Work item:
Every line below that contains "studioassisie" is to be copied.

Record extracts section start

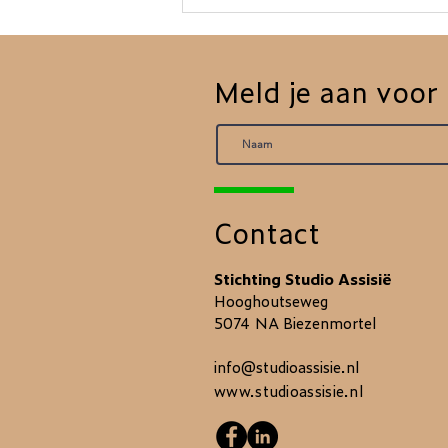
Bekijk de Aftermovie
van Festival Nabij
Meld je aan voor
Contact
Stichting Studio Assisië
Hooghoutseweg
5074 NA Biezenmortel
info@studioassisie.nl
www.studioassisie.nl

Record extracts section end

Output for this task:
info@studioassisie.nl
www.studioassisie.nl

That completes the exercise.